### [WORK ITEM]
Can you write out the material word for word, from its first line up to and including the line containing "HR-10000 Zagreb"?

### [MATERIAL FOR THIS TASK]

---*---

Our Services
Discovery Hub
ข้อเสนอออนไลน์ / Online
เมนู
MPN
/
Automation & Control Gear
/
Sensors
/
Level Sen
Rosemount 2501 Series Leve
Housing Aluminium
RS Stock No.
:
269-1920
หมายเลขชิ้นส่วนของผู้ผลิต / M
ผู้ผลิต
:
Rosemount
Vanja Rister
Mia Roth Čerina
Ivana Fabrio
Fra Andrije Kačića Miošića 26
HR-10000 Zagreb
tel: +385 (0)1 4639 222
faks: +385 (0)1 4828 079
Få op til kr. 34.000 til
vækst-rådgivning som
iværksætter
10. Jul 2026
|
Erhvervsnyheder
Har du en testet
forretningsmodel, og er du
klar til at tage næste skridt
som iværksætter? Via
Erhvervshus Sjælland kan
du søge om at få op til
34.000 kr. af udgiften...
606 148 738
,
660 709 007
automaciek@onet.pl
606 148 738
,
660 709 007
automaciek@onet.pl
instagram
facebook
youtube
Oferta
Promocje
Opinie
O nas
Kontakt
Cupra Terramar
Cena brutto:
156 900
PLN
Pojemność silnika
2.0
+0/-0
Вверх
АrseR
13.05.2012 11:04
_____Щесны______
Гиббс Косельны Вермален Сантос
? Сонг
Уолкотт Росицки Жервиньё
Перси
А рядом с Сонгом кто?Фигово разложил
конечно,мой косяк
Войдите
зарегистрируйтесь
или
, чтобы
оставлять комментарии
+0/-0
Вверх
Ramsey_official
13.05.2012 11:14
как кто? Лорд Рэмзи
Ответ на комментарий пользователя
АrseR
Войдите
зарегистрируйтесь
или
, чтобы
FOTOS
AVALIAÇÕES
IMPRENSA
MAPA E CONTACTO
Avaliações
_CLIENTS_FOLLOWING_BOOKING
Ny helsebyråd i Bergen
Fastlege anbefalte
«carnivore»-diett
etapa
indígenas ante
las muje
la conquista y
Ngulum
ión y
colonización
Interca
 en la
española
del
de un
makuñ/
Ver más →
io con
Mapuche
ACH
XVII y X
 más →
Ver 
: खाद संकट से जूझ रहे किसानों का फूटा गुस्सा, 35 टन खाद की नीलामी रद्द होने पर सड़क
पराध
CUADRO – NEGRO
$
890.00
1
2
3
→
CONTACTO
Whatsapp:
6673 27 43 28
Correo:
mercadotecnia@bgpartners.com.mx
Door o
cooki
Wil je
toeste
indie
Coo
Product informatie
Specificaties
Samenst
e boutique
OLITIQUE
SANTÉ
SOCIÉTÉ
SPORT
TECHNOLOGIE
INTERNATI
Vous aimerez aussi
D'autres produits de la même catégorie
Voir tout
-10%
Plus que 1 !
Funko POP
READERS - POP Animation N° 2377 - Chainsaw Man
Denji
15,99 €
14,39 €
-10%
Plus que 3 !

---*---

### [OUTPUT BELOW]
Our Services
Discovery Hub
ข้อเสนอออนไลน์ / Online
เมนู
MPN
/
Automation & Control Gear
/
Sensors
/
Level Sen
Rosemount 2501 Series Leve
Housing Aluminium
RS Stock No.
:
269-1920
หมายเลขชิ้นส่วนของผู้ผลิต / M
ผู้ผลิต
:
Rosemount
Vanja Rister
Mia Roth Čerina
Ivana Fabrio
Fra Andrije Kačića Miošića 26
HR-10000 Zagreb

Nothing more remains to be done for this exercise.